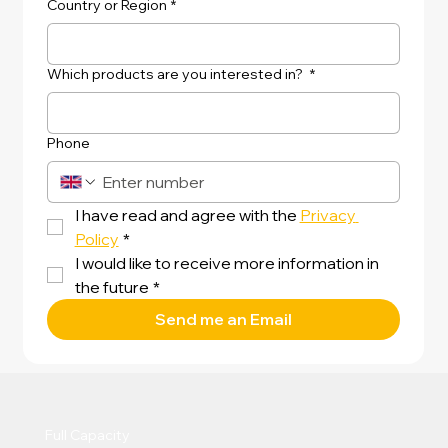
Country or Region
*
Which products are you interested in?
*
Phone
I have read and agree with the 
Privacy 
Policy
*
I would like to receive more information in 
the future
*
Send me an Email
Full Capacity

============

_THE PROBLEM_: Repeat the records above exactly, leaving out the pictures.

_ANSWER TO THIS EXERCISE_:
Country or Region
*
Which products are you interested in?
*
Phone
I have read and agree with the 
Privacy 
Policy
*
I would like to receive more information in 
the future
*
Send me an Email
Full Capacity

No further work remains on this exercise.